For small business owners, the morale of their employees is key to success.

There is a scene in “The Wire” where Lieutenant Daniels is speaking with another police officer who is about to become a supervisor. He tells him, “all of them will take their cues from you. You show loyalty, they learn loyalty. You show them it’s about the work, it’ll be about the work. You show them some other kind of game, then that’s the game they’ll play.”

While owning a small business is different from working in the Baltimore Police Department, workplace culture is critical in both. For small business owners, the morale of their employees is key to success. Empathy and transparency are important in maintaining a positive, productive morale, and its foundation is rooted in culture.
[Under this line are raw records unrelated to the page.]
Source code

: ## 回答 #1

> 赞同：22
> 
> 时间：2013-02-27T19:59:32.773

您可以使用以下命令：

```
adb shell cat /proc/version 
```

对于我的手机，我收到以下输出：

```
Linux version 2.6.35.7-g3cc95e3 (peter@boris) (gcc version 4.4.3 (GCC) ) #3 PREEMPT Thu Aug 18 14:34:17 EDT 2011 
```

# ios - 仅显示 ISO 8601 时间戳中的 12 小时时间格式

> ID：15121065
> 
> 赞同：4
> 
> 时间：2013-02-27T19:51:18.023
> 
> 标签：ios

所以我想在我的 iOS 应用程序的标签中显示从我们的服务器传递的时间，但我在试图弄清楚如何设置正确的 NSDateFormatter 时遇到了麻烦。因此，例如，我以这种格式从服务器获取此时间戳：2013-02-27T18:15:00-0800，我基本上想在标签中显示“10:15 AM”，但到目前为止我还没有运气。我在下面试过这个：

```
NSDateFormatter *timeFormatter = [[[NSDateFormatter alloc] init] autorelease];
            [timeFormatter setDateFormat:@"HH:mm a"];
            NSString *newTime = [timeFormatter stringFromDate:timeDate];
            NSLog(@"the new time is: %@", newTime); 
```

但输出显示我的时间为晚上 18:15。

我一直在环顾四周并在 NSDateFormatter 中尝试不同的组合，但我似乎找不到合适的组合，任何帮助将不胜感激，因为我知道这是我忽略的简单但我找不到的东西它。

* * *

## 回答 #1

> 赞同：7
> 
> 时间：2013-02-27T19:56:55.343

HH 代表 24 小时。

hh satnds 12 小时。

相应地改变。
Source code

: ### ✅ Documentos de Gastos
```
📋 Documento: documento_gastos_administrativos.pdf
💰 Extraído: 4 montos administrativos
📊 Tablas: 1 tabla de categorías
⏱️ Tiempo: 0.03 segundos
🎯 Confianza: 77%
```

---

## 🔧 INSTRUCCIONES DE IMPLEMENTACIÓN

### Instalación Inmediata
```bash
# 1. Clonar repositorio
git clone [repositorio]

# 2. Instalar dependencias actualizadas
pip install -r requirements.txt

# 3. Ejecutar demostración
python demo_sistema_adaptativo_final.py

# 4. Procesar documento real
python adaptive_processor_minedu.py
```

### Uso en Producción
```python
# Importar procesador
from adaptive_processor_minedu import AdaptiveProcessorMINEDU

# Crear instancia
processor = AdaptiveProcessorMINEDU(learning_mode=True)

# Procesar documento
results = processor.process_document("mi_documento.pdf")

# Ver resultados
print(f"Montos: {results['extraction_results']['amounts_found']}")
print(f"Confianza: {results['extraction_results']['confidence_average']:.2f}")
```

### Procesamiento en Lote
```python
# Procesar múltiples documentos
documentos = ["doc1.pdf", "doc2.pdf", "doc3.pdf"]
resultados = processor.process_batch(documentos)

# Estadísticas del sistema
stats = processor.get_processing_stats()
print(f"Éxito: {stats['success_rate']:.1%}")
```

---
It is important to establish a positive workplace culture in order to ingrain company values at all levels of an organization. In doing so, here are three questions a small business owner should ask themselves when working to create a workplace culture with intention.
1. What kind of culture do I want for my business?

A workplace culture reflects a business owner’s unique values, beliefs, and attitudes. Essentially, it’s what makes a business stand out. A culture varies from sector to sector and from business to business. Not every business strives for the same culture, and leaders can instill values such as community innovation, care, and a growth-oriented environment.
2. Why will this culture help my business?

Workplace culture is an important part of conducting business, as it informs how employees interact with one another, with customers, and with leadership. It also establishes core values and helps to create a space for employees to grow and learn in their roles. A strong workplace culture also has the potential to attract talent, increase engagement and retention, as well as boost job satisfaction. All of these factors together drive productivity and help a business grow to be more successful.

3. How will I create this culture?

Creating culture in the workplace takes time and hard work and means something different for every business. There are a number of different components and approaches employers can use. For example, many start with an audit of their existing policies, employee skill sets, and assessments before outlining any skill gaps in relation to future business needs to create meaningful work through community-based volunteering and reverse mentoring. Almost all positive workplace cultures have a clear “open door” policy for employees to share their thoughts or ideas. These types of actions are small steps that will make meaningful impacts down the line.

Company culture is a crucial part of creating success for businesses, providing companies a chance to connect with and learn from their employees. This culture should reflect company values because it is essential for employee engagement, retention, and satisfaction.